Right now I think the clear answer is that China continues to move away from allowing greater market influence. The RMB remains essentially pegged to the USD, financing remains almost entirely political, and the stock market acting as essentially a further way for the government to try and control prices. Even worse the Chinese government appears to be doubling down on the policies that brought them into the current state of affairs. For all of the talk about debt levels, China arrived in early 2016 with some of the highest debt levels in the world because of government policy not a market run amok and not only has it chosen not to address them but rather double down on the exact policies that brought it to this point. It is very difficult to see how in any appreciable way China is even moving in a direction that in anyway increases market influence.
Now before I get emails or comments about the growing number of defaults answer me this: what has ever happened to a company in default besides eventual bailout? A default in China essentially acts as a time out in sports and not a loss or end of season. That is not greater marketization if they always get bailed out.
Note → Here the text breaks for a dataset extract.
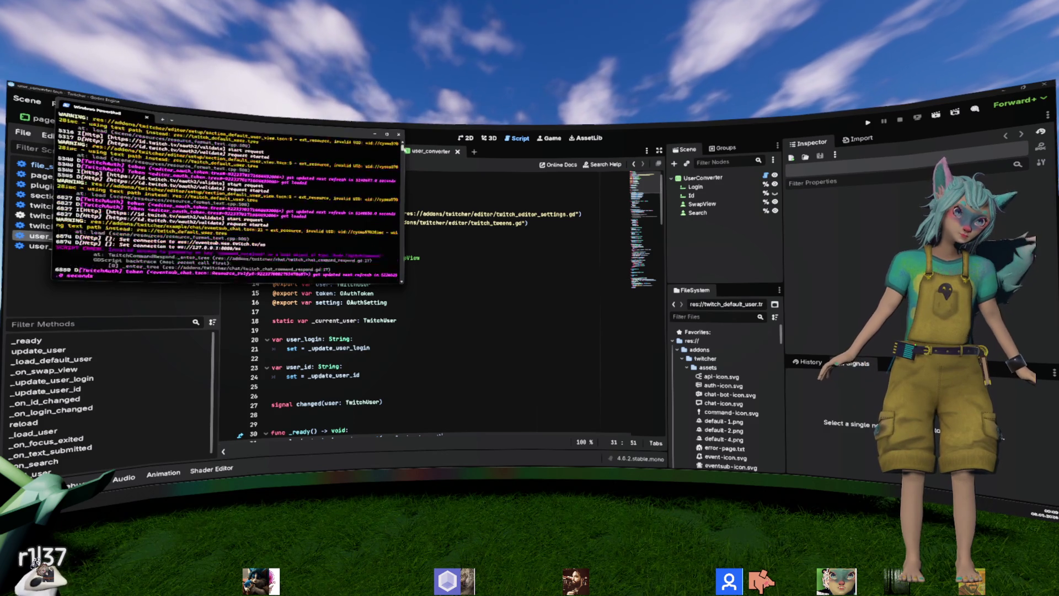
scroll(353, 198, down, 15)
I would actually be willing to be a Keynesian for China or anywhere else for that matter if it would assume its proper place and recede when appropriate. However, in China, like many places, government stimulus during slack periods becomes a narcotic that can never be pulled with people arguing about the increased risk of pulling it at any time. Consequently, every wave of the Chinese economy in the past decade has not witnessed any lessening of government influence, but rather a continual growth whether through financing channels or regulatory approval because there is always “risk” in reducing the role of the state. Whether the economy is weak or whether the economy is strong, well intentioned technocrats or risk averse commentators can always argue that reducing government support raises risks, which it does in some ways as already noted. However, the story of China in the past decade is not government responding to the needs of the economy but rather permanent domination.
The real risk is that the failed policies promoted by the never ending government support reach a tipping point that the government can no longer control. I actually agree that unleashing complete marketization on China right now would probably result in wide spread firm and bank failures as well as a currency crisis. However, given the state of political and financial oppression, I see little risk of that in the near future. What concerns me is that as China continues to double down on the failed policies that brought it to this point, it will reach a tipping point at which it will be unable to control the outcome. China is now one of the most indebted countries in the world, even using the narrow official data, with key measures continuing to grow much more rapidly than any other country. At the rate debt is increasing, there may come a time when it exceeds Beijing’s ability to control the outcome.
The debate about marketization in China is less about whether you should or should not have markets but what direction do you want the country to go and what risks do you prefer to accept. The answers seem pretty clear: Beijing wants greater control and accept the risk that it can control the outcome.